● Records for the task:
****
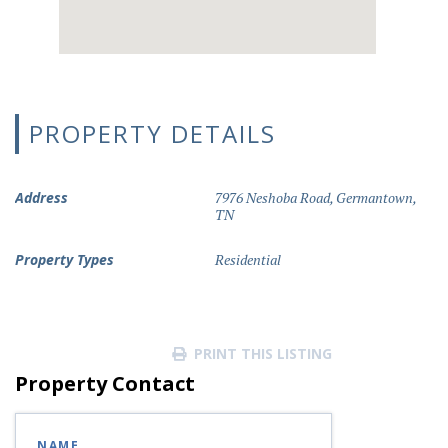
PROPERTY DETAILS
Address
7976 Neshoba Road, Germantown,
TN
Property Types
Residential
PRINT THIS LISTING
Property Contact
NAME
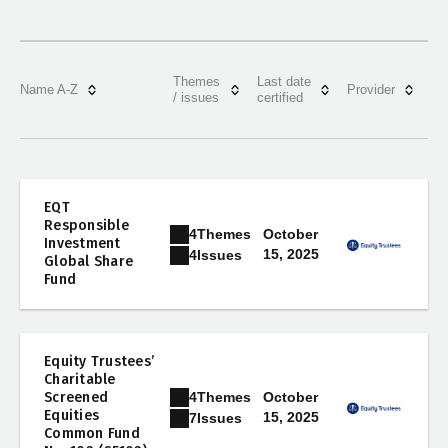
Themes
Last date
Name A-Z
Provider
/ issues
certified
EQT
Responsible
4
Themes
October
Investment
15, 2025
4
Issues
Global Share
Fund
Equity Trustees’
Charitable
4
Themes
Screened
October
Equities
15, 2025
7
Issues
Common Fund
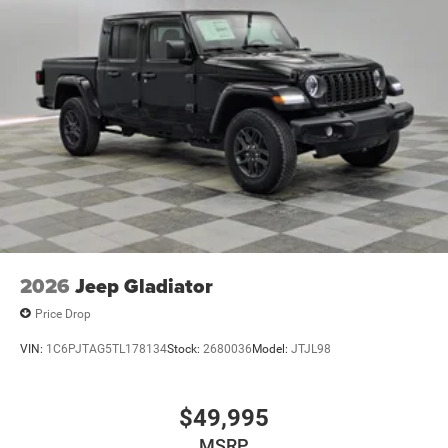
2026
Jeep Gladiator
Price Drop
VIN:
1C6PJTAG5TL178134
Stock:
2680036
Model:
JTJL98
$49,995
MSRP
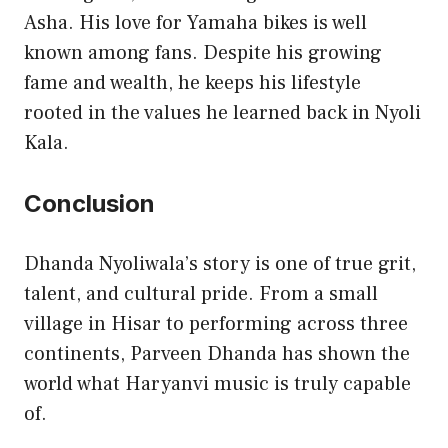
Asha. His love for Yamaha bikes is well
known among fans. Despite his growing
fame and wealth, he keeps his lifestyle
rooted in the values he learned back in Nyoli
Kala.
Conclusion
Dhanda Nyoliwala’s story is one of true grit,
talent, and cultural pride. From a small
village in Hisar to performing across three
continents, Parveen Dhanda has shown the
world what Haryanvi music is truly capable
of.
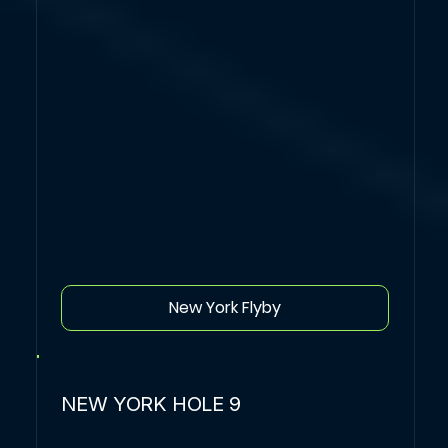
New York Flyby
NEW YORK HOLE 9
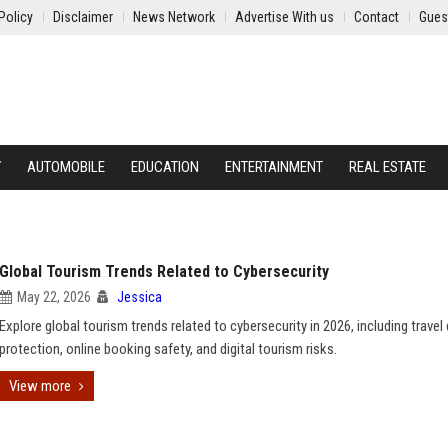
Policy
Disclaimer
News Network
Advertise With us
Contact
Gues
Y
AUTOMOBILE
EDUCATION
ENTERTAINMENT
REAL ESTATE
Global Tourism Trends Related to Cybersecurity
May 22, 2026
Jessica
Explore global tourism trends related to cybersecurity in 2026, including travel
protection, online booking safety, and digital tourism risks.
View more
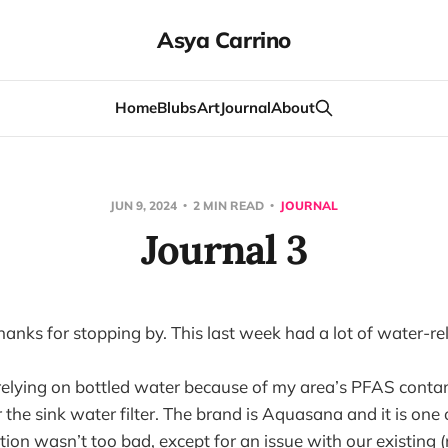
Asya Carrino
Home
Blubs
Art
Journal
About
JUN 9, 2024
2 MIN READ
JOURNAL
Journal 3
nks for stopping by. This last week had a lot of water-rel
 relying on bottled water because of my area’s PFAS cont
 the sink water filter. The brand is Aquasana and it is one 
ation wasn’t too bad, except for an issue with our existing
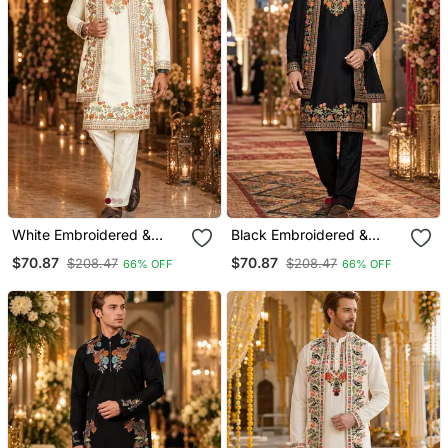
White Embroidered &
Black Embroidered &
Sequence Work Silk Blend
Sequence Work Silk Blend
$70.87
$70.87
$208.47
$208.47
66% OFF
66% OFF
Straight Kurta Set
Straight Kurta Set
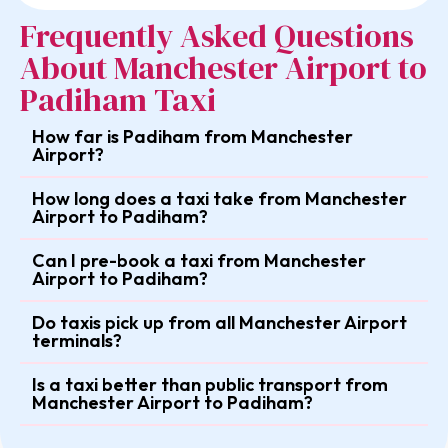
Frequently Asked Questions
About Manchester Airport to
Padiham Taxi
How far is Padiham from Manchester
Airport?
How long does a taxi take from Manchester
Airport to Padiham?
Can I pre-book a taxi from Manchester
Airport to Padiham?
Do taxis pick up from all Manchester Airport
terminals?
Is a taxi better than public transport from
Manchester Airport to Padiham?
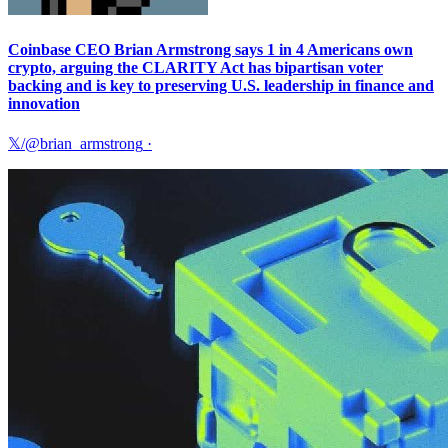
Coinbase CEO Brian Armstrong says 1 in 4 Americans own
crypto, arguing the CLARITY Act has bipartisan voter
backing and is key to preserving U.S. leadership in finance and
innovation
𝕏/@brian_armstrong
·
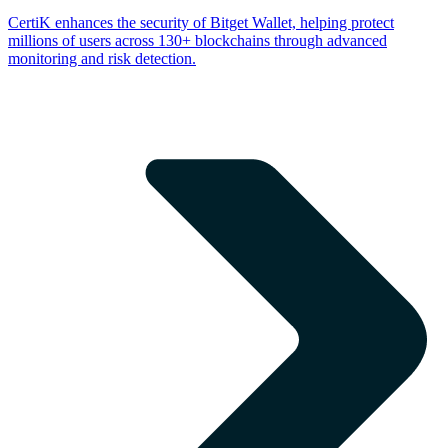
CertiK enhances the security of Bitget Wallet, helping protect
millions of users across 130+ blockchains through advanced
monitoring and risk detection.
****
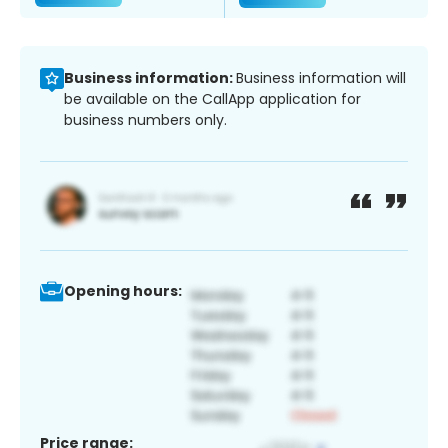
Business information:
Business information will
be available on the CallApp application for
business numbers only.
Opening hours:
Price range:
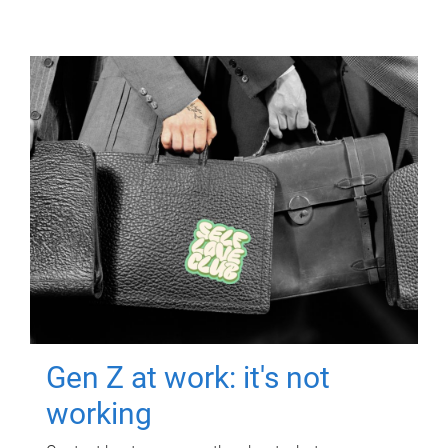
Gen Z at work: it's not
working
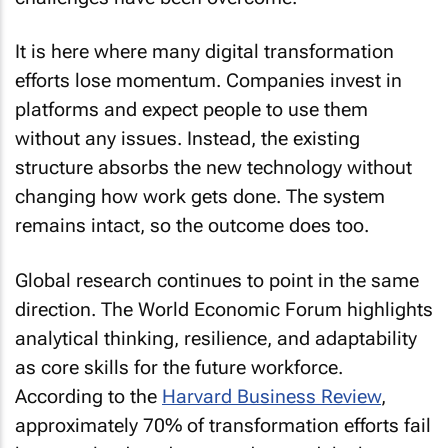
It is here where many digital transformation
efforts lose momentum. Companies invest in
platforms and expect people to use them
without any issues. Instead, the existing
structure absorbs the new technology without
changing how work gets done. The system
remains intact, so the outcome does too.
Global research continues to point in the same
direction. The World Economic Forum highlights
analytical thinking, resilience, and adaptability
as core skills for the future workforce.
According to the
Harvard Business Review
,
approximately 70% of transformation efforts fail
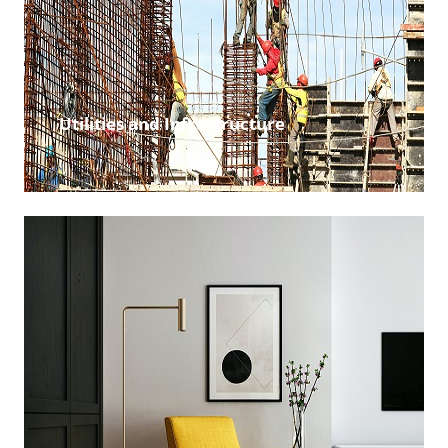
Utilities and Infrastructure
****
● Problem:
Count the lines in both blocks above that contain the string "Embroidered", treating uppercase and lowercase as different, and give only the number.

● Solved exercise:
2